EO/IR-Systeme schon 2015 bei Militärbelagerung eingesetzt
Laut der Friedensinitiative Project Ploughshares spielten EO/IR-Systeme aus kanadischer Produktion bereits bei türkischen Drohnenangriffen in Nordkurdistan im Jahr 2015 eine Rolle - und zwar im Zuge der Militärbelagerung selbstverwalteter kurdischer Städte. Die Bayraktar TB2, ausgestattet mit der WESCAM MX-15D, diene der Türkei am häufigsten „für inländische Operationen zur Aufstandsbekämpfung”. Türkische Drohnen seien „fast ständig am Himmel im Südosten des Landes präsent”.Fast jeden Tag feuere eine türkische Drohne, in der Regel eine TB2, entweder auf ein Ziel oder gebe den Standort eines Ziels an, das anschließend von einer F-16 (Kampfjet) oder einem Kampfhubschrauber bombardiert werde, zitiert der Bericht Umar Farooq von The Intercept.

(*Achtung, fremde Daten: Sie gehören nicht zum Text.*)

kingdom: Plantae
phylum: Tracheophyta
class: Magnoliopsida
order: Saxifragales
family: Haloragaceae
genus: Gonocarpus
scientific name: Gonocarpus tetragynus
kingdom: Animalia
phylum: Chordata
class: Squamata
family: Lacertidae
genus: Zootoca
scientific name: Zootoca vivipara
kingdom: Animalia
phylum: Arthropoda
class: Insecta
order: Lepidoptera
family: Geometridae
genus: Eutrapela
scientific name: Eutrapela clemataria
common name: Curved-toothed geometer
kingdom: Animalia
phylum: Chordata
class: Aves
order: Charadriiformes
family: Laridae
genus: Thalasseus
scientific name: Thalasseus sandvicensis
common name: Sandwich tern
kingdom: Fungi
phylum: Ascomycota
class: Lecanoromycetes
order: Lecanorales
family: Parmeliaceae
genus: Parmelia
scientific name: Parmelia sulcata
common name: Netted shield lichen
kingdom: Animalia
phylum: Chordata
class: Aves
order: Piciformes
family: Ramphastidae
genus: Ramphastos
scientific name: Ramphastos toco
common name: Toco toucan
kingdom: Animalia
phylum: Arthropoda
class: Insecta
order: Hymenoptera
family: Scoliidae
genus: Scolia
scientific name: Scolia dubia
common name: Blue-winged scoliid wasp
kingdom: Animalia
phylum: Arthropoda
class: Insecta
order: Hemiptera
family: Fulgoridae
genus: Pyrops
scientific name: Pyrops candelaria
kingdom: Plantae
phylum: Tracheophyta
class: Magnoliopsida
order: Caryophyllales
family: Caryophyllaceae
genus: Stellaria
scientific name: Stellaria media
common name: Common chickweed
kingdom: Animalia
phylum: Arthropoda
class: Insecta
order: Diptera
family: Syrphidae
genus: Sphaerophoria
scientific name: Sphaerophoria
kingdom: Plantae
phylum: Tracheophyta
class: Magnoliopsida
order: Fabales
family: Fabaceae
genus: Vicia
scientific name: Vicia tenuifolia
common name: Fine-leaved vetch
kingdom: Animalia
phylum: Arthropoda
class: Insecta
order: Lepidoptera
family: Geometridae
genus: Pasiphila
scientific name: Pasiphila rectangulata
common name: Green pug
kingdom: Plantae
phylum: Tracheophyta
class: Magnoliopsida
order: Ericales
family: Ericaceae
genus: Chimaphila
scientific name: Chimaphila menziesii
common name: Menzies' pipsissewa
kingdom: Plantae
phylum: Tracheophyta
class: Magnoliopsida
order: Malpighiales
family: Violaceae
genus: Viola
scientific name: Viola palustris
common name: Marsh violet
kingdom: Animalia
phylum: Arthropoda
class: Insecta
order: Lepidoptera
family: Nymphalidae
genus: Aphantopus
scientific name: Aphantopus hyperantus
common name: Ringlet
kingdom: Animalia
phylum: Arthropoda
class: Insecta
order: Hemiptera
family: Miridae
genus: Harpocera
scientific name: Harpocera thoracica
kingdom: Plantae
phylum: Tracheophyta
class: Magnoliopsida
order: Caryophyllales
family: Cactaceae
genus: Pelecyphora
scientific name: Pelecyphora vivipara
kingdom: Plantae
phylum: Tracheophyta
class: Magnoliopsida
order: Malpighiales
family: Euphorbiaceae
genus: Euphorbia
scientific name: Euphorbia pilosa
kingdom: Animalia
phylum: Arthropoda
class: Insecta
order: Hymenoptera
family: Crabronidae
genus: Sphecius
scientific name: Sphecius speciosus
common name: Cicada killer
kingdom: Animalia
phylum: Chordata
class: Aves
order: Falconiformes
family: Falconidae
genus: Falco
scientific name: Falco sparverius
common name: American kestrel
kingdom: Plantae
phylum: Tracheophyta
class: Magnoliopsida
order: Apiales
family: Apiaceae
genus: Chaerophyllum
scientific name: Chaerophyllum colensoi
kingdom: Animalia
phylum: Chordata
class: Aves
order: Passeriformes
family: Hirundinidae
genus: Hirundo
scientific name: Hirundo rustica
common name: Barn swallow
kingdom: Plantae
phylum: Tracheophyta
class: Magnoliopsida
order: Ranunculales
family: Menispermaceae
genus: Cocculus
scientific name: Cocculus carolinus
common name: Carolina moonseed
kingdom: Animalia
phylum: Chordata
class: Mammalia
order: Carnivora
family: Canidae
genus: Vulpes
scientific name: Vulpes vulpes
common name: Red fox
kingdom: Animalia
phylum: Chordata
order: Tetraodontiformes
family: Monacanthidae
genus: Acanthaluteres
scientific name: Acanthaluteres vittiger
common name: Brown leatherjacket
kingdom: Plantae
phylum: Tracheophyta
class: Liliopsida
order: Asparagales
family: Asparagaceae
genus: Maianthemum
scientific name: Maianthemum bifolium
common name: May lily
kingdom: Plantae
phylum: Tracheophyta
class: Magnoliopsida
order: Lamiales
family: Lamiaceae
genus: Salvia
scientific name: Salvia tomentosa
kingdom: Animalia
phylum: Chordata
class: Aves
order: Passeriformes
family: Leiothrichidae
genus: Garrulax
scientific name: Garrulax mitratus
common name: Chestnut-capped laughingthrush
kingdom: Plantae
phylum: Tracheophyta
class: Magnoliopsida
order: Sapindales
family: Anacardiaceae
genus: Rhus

Auch bei den Angriffskriegen in Efrîn Anfang 2018 und in Serêkaniyê (Ras al-Ain) sowie Girê Spî (Tall Abyad) im vergangenen Herbst seien taktische Überwachungssysteme aus kanadischer Produktion im Dauereinsatz für die Türkei gewesen. „In erster Linie bombardierten die türkischen Streitkräfte die Demokratischen Kräfte Syriens und die Volksverteidigungseinheiten, aber auch die Zivilbevölkerung, zivile Infrastruktur – einschließlich Märkte –, Weltkulturerbe und Krankenhäuser.” Die Organisation macht auch auf die Bombardierung mehrerer ziviler Fahrzeugkonvois im März 2018 in Efrîn aufmerksam, die dutzende Tote und Verletzte forderten. Unter ihnen war auch die britische Internatonalistin Anna Campbell (Hêlîn Qereçox). Der tödliche Luftangriff auf den ezidischen Politiker Zekî Şengalî (Ismail Özden) am 15. August 2018 in Şengal hätte ohne kanadische Drohnentechnik ebenfalls nicht durchgeführt werden können.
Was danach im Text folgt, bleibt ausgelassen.